Given the company’s track record and leadership, it seems very unlikely that Wipro will follow suit. CEO Thierry Delaporte co-founded Life Project 4 Youth, a not-for-profit organization that helps young adults living in extreme poverty to integrate socially and professionally.

Summit Shah, founder and CEO of Dukaan tweeted that “Given the state of [the] economy, startups are prioritizing ‘profitability’ over striving to become ‘unicorns,’ and so are we.” Unicorns are  privately held startups valued at $1 billion or more.

Perhaps Wipro doesn’t fall under the same umbrella as Shah’s company. Perhaps Azim Premji, Founder Chairman of Wipro and informally the Czar of the Indian IT industry, is prioritizing something other than profit.
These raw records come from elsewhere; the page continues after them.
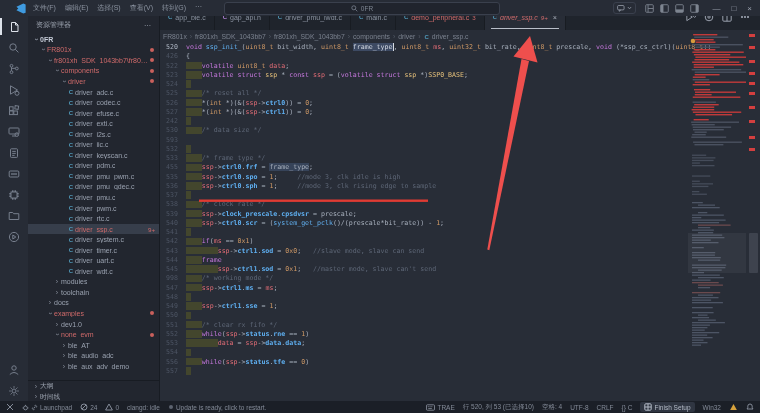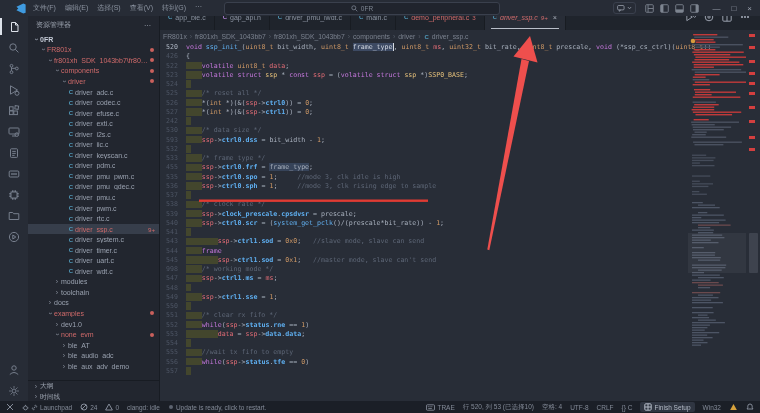--- a/index.html
+++ b/index.html
@@ -472,7 +472,7 @@
         <div class="line"><span class="gut">527</span><span class="lc"><span class="ws" style="width: 15.84px;"></span><span class="tk-p">*(</span><span class="tk-t">int</span><span class="tk-p"> *)(&amp;(</span><span class="tk-v">ssp</span><span class="tk-p">-&gt;</span><span class="tk-m">ctrl1</span><span class="tk-p">)) = </span><span class="tk-n">0</span><span class="tk-p">;</span></span></div>
         <div class="line"><span class="gut">242</span><span class="lc"><span class="ws" style="width: 5px;"></span></span></div>
         <div class="line"><span class="gut">530</span><span class="lc"><span class="ws" style="width: 15.84px;"></span><span class="tk-c">/* data size */</span></span></div>
-        <div class="line"><span class="gut">593</span><span class="lc"><span class="ws" style="width: 15.84px;"></span><span class="tk-v">ssp</span><span class="tk-p">-&gt;</span><span class="tk-m">ctrl0</span><span class="tk-p">.</span><span class="tk-m">dss</span><span class="tk-p"> = bit_width - </span><span class="tk-n">1</span><span class="tk-p">;</span></span></div>
+        <div class="line"><span class="gut">593</span></div>
         <div class="line"><span class="gut">532</span><span class="lc"><span class="ws" style="width: 5px;"></span></span></div>
         <div class="line"><span class="gut">533</span><span class="lc"><span class="ws" style="width: 15.84px;"></span><span class="tk-c">/* frame type */</span></span></div>
         <div class="line"><span class="gut">455</span><span class="lc"><span class="ws" style="width: 15.84px;"></span><span class="tk-v">ssp</span><span class="tk-p">-&gt;</span><span class="tk-m">ctrl0</span><span class="tk-p">.</span><span class="tk-m">frf</span><span class="tk-p"> = </span><span class="tk-h">frame_type</span><span class="tk-p">;</span></span></div>

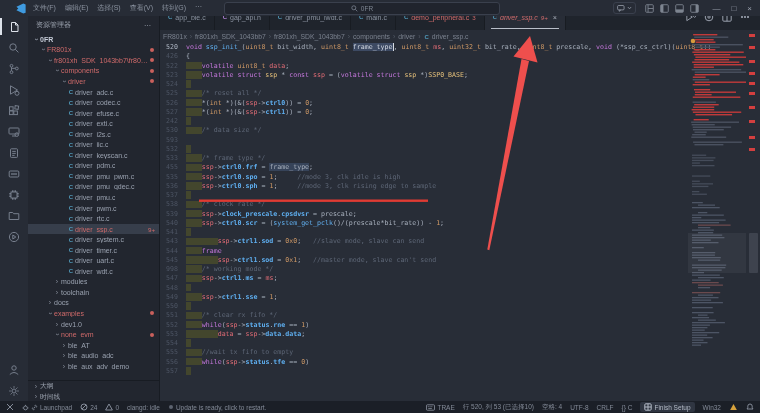--- a/index.html
+++ b/index.html
@@ -483,6 +483,7 @@
         <div class="line"><span class="gut">539</span><span class="lc"><span class="ws" style="width: 15.84px;"></span><span class="tk-v">ssp</span><span class="tk-p">-&gt;</span><span class="tk-m">clock_prescale</span><span class="tk-p">.</span><span class="tk-m">cpsdvsr</span><span class="tk-p"> = prescale;</span></span></div>
         <div class="line"><span class="gut">540</span><span class="lc"><span class="ws" style="width: 15.84px;"></span><span class="tk-v">ssp</span><span class="tk-p">-&gt;</span><span class="tk-m">ctrl0</span><span class="tk-p">.</span><span class="tk-m">scr</span><span class="tk-p"> = (</span><span class="tk-f">system_get_pclk</span><span class="tk-p">()/(prescale*bit_rate)) - </span><span class="tk-n">1</span><span class="tk-p">;</span></span></div>
         <div class="line"><span class="gut">541</span><span class="lc"><span class="ws" style="width: 5px;"></span></span></div>
+        <div class="line"><span class="gut">542</span><span class="lc"><span class="ws" style="width: 15.84px;"></span><span class="tk-k">if</span><span class="tk-p">(</span><span class="tk-v">ms</span><span class="tk-p"> == </span><span class="tk-n">0x1</span><span class="tk-p">)</span></span></div>
         <div class="line"><span class="gut">543</span><span class="lc"><span class="ws" style="width: 31.68px;"></span><span class="tk-v">ssp</span><span class="tk-p">-&gt;</span><span class="tk-m">ctrl1</span><span class="tk-p">.</span><span class="tk-m">sod</span><span class="tk-p"> = </span><span class="tk-n">0x0</span><span class="tk-p">;   </span><span class="tk-c">//slave mode, slave can send</span></span></div>
         <div class="line"><span class="gut">544</span><span class="lc"><span class="ws" style="width: 15.84px;"></span><span class="tk-k">frame</span></span></div>
         <div class="line"><span class="gut">545</span><span class="lc"><span class="ws" style="width: 31.68px;"></span><span class="tk-v">ssp</span><span class="tk-p">-&gt;</span><span class="tk-m">ctrl1</span><span class="tk-p">.</span><span class="tk-m">sod</span><span class="tk-p"> = </span><span class="tk-n">0x1</span><span class="tk-p">;   </span><span class="tk-c">//master mode, slave can't send</span></span></div>

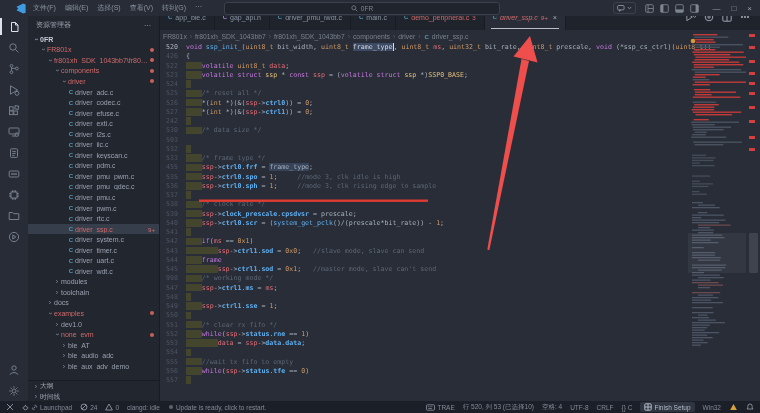--- a/index.html
+++ b/index.html
@@ -496,7 +496,6 @@
         <div class="line"><span class="gut">552</span><span class="lc"><span class="ws" style="width: 15.84px;"></span><span class="tk-k">while</span><span class="tk-p">(</span><span class="tk-v">ssp</span><span class="tk-p">-&gt;</span><span class="tk-m">status</span><span class="tk-p">.</span><span class="tk-m">rne</span><span class="tk-p"> == </span><span class="tk-n">1</span><span class="tk-p">)</span></span></div>
         <div class="line"><span class="gut">553</span><span class="lc"><span class="ws" style="width: 31.68px;"></span><span class="tk-v">data</span><span class="tk-p"> = </span><span class="tk-v">ssp</span><span class="tk-p">-&gt;</span><span class="tk-m">data</span><span class="tk-p">.</span><span class="tk-m">data</span><span class="tk-p">;</span></span></div>
         <div class="line"><span class="gut">554</span><span class="lc"><span class="ws" style="width: 5px;"></span></span></div>
-        <div class="line"><span class="gut">555</span><span class="lc"><span class="ws" style="width: 15.84px;"></span><span class="tk-c">//wait tx fifo to empty</span></span></div>
         <div class="line"><span class="gut">556</span><span class="lc"><span class="ws" style="width: 15.84px;"></span><span class="tk-k">while</span><span class="tk-p">(</span><span class="tk-v">ssp</span><span class="tk-p">-&gt;</span><span class="tk-m">status</span><span class="tk-p">.</span><span class="tk-m">tfe</span><span class="tk-p"> == </span><span class="tk-n">0</span><span class="tk-p">)</span></span></div>
         <div class="line"><span class="gut">557</span><span class="lc"><span class="ws" style="width: 5px;"></span></span></div>
       </div>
Azim Premji, chairman of Wipro Ltd. Source: Bloomberg via Getty Images

 

 

 

 

 

 

 

 

 

 

Were the market less saturated by billionaires whose accolades make for depressing reading, it would feel less necessary and less salient to run through some of Premji’s philanthropic ventures.

Being rich “did not thrill” Premji, who was the first Indian entrepreneur to sign up to Bill Gates’ Giving Pledge. After donating 39% of his Wipro wealth, he committed to donate even more.

“Driven by my own instinctive understanding and beliefs and influenced by many ideals of trusteeship, I have irrevocably donated about 39% of the wealth of Wipro to the Azim Premji foundation. I would like to donate much more to this foundation and I will do that in the course of the rest of my life,” he told the Indian Express.

AI training for all helps retain jobs

By training Wipro staff in AI, the company will empower them to deliver on the forefront of the emerging technology and remain relevant in a job market that fearmongers say will soon be dominated by robotics.

The move might be evidence of the eye for business that earned Premji his billions in the first place. After inheriting his father’s cooking oil manufacturing company, he diversified the company – although still operating within the realm of fats.

When IBM was expelled from India, he recognized the importance of the emerging IT field and took advantage of the vacuum that the giant left behind. It’s easy to see how something similar could play out with generative AI.

Investment in what the company is calling Wipro ai360 is set to unleash a new era of value, productivity, and commercial opportunities through the application of AI and generative AI.

AI training helps empower people.

The Wipro agenda?

By training all 250,000 of its staff on AI fundamentals and responsible use of AI, those employees will be educated about the technology, rather than replaced by it.